Nearly 700 street stalls will soon be gone from the area famous for affordable fashion as City Hall tightens up code enforcement and moves forward with its cleanliness and order campaign.

 

More than 100 street stalls located on the sidewalk outside an area where they’ve been allowed were ordered to leave by March 8, according to District Chief Chatree Wattanakhejon in Matichon Online. Another 576 stalls lawfully operating on the sidewalk will soon be forced out when the city revokes their permits to clear the sidewalks.

 

As has become a routine, authorities have prepared alternate sites for the vendors that many are likely to find objectionable. Three hundred vendors will be asked to move to a private market on Soi Phetchaburi 29, while a market in the Bang Kapi district can accommodate 1,000 vendors. A third at the Kuuk Kuk Tha Din Daeng Market can hold 600 vendors.

 

The biggest destination for clothes and fashion-related everything, Pratunam Market is known for selling at wholesale prices. It is situated in the heart of Bangkok at the intersection of Ratchaprarop and Phetchaburi roads in the Ratchathewi district.
★ ★ ★ ★ ★ ★ ★
Assignment A
In the article on the Pratunam street stalls, by what date were the stalls outside the permitted area ordered to leave?
Assignment B
Copy the passage from the article on the Pratunam street stalls, from "More than 100" up to and including "hold 600 vendors.".
Assignment C
List every alternate site for the vendors that the article on the Pratunam street stalls names.

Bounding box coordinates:
★ ★ ★ ★ ★ ★ ★
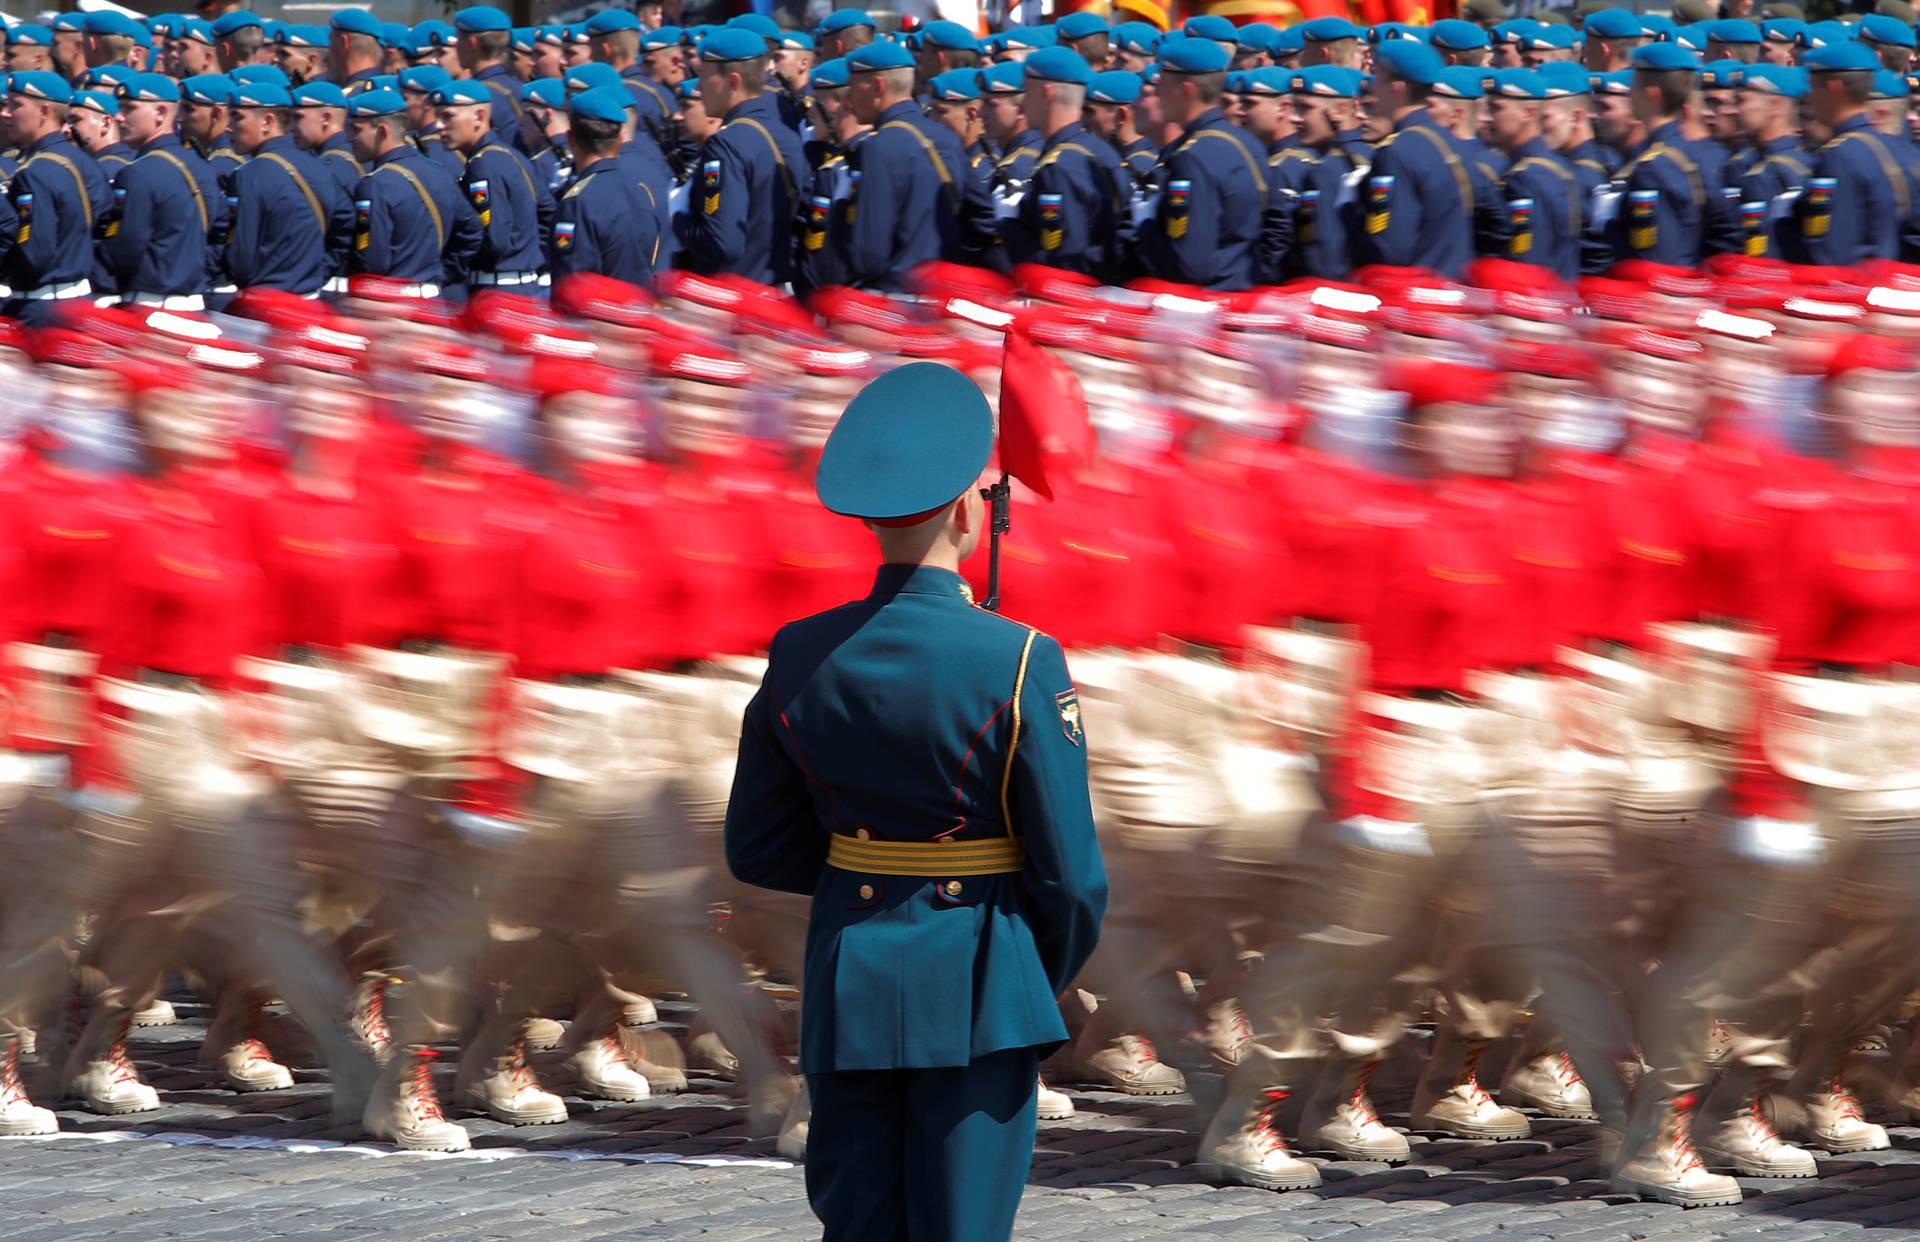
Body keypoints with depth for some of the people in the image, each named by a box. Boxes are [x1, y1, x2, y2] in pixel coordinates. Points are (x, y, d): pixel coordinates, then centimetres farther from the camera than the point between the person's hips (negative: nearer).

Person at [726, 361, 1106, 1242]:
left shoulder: (800, 659, -1)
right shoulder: (1018, 664, -14)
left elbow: (756, 849, 7)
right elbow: (1070, 876, -10)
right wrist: (1047, 982, 9)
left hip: (848, 984, 4)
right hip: (979, 992, -4)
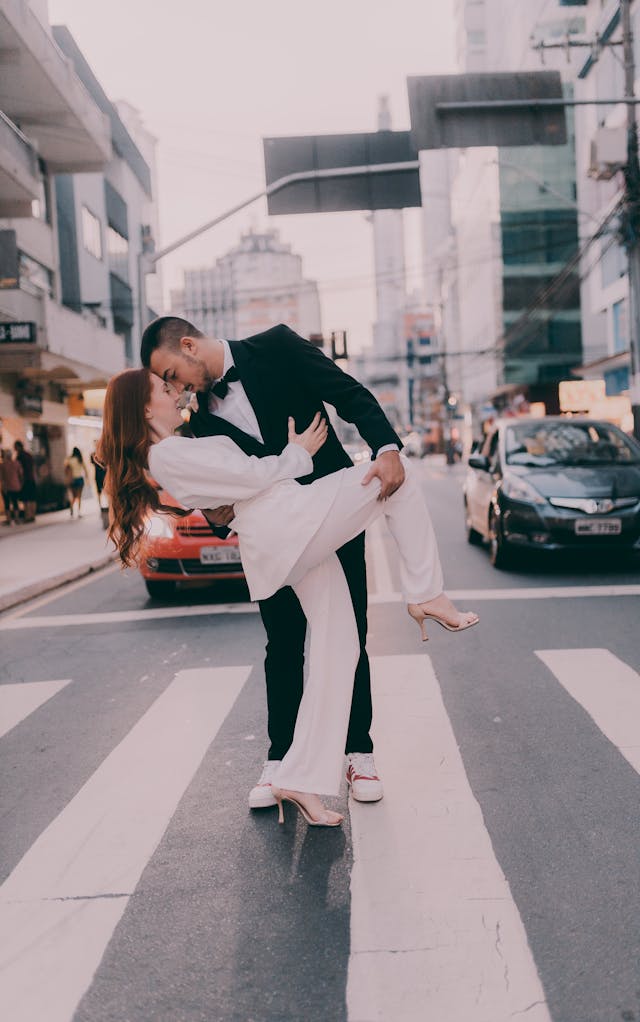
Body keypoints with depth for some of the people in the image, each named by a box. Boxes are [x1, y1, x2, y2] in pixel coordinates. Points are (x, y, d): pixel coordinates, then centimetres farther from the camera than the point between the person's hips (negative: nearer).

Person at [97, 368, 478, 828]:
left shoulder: (175, 452, 21)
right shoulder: (167, 455, -9)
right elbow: (252, 476, -11)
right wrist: (299, 454, 4)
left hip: (290, 548, 10)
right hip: (288, 524, -10)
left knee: (337, 651, 6)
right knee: (400, 479, -4)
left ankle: (300, 780, 8)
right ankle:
★ ★ ★ ★ ★ ★ ★
Written response A
By March 8.

Written response B
More than 100 street stalls located on the sidewalk outside an area where they’ve been allowed were ordered to leave by March 8, according to District Chief Chatree Wattanakhejon in Matichon Online. Another 576 stalls lawfully operating on the sidewalk will soon be forced out when the city revokes their permits to clear the sidewalks.

 

As has become a routine, authorities have prepared alternate sites for the vendors that many are likely to find objectionable. Three hundred vendors will be asked to move to a private market on Soi Phetchaburi 29, while a market in the Bang Kapi district can accommodate 1,000 vendors. A third at the Kuuk Kuk Tha Din Daeng Market can hold 600 vendors.

Written response C
- A private market on Soi Phetchaburi 29
- A market in the Bang Kapi district
- The Kuuk Kuk Tha Din Daeng Market